— INSTRUCTION —
Every line below that mentions the word "Perkins" should be copied out.

— AVAILABLE DATA —
::::::::::
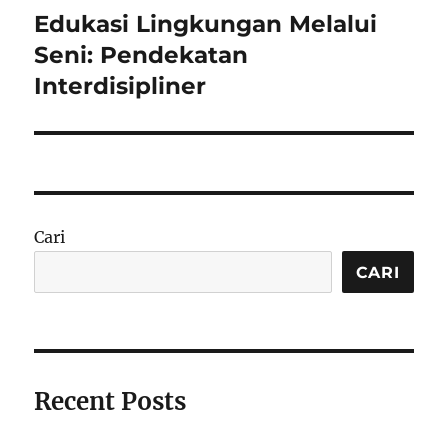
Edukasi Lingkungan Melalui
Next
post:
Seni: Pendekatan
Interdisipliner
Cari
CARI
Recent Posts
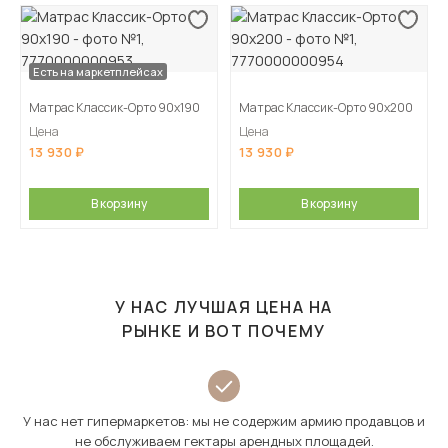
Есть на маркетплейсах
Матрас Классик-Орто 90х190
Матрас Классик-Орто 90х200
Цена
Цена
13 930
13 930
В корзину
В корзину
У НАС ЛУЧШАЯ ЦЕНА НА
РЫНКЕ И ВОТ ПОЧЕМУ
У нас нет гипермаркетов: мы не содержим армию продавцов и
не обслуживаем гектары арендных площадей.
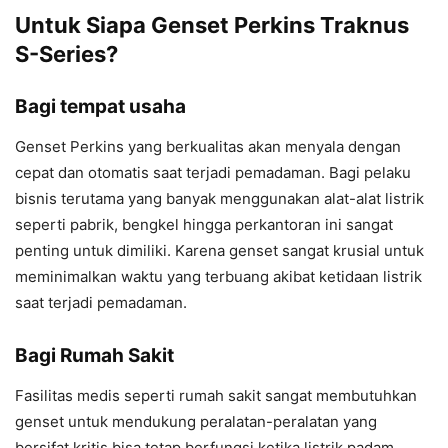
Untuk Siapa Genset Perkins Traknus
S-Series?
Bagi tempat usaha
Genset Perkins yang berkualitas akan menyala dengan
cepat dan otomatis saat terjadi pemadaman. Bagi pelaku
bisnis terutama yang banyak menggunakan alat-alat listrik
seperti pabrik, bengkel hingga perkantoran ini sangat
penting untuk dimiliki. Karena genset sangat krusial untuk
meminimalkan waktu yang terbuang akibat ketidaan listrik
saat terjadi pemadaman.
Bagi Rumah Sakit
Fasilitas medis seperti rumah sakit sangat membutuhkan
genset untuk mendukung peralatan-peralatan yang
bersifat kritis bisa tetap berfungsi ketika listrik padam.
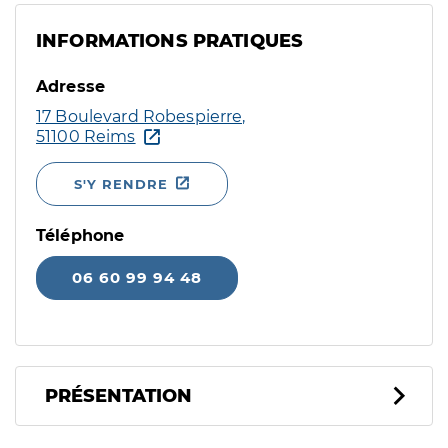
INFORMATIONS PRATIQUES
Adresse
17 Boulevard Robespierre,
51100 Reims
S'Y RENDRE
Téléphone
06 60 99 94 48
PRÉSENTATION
::::::::::
— YOUR RESPONSE —
Untuk Siapa Genset Perkins Traknus
Genset Perkins yang berkualitas akan menyala dengan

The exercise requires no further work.